The US President Joe Biden has praised the contributions of Irish immigrants saying that they had helped define America's soul and shaped the country's success across generations. 

As is tradition in the US, March has been designated Irish-American Heritage Month.

In a statement, Mr Biden made reference to his own Irish roots the Blewitts from County Mayo and the Finnegans of County Louth to the United States.

"By 1909, my grandparents Ambrose Finnegan and Geraldine Blewitt met and married in Scranton, Pennsylvania, and passed on to my mother, Catherine Eugenia Finnegan Biden, a pride and a passion that runs through the bloodstream of all Irish-Americans," Mr Biden said.

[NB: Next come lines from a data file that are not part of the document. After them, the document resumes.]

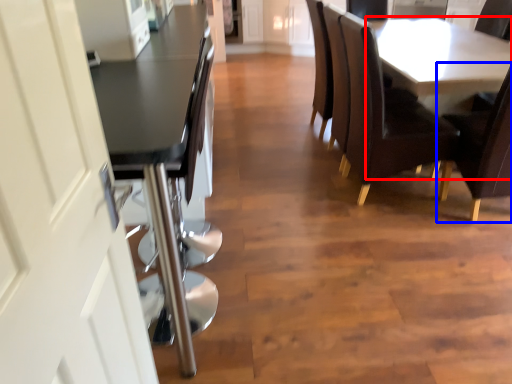
Question: Which point is further to the camera, table (highlighted by a red box) or chair (highlighted by a blue box)?

Choices:
 (A) table
 (B) chair

Answer: (A)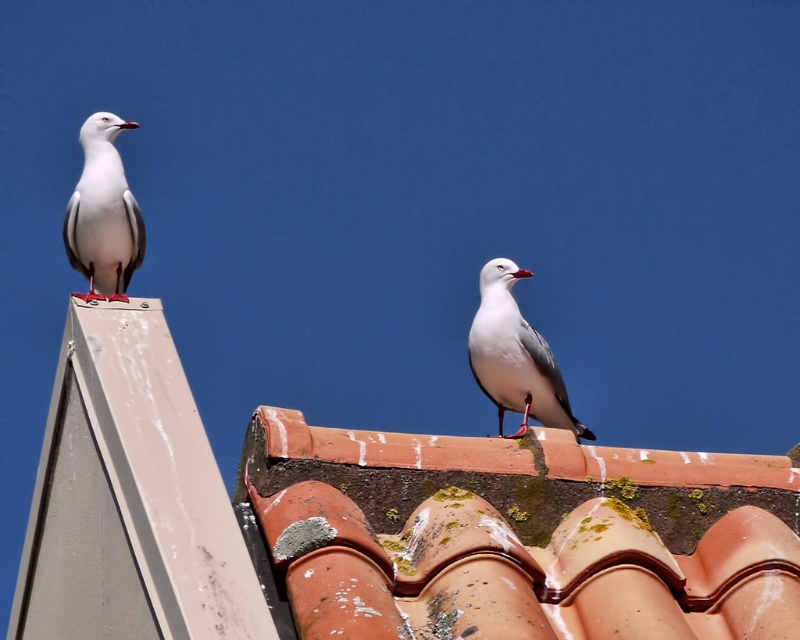
You are a photographer trying to capture both the terracotta tiles at upper center and the white matte bird at upper left in a single shot. Based on their sizes in the image, which object should you focus on first to ensure both are in frame?

The terracotta tiles at upper center occupies less space than white matte bird at upper left, so you should focus on the white matte bird at upper left first as it takes up more space in the frame, ensuring both fit within the shot.

In the scene shown: You are a birdwatcher observing the two birds on the roof. Which bird is positioned lower on the roof edge between the white feathered bird at upper right and the white matte bird at upper left?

In his statement, the US president said Irish-Americans became the farmers, servants, miners, factory workers, and labourers who fed the nation and built industries.

"Irish-Americans became the firefighters and police officers who have protected us. They are the activists who organised unions to give voice and strength to America's workers. They are the educators who taught generations of American students and the public servants who have answered the call to service in the halls of the Congress, the Supreme Court, and the White House," Mr Biden said.

"Irish-American writers pollinated America's literary landscape with their love of language and storytelling, while Irish lyricism has brought poetry, art, music, and dance to nourish our hearts and souls."

Mr Biden also made reference to a previous visit he made to Ireland.

"As I said when I visited Dublin in 2016, our nations have always shared a deep spark, linked in memory and imagination, joined by our histories and our futures," he said.

The traditional St Patrick's Day meeting between the Taoiseach and the US president will take place virtually this year.

Officials in Dublin and Washington are finalising the programme of events.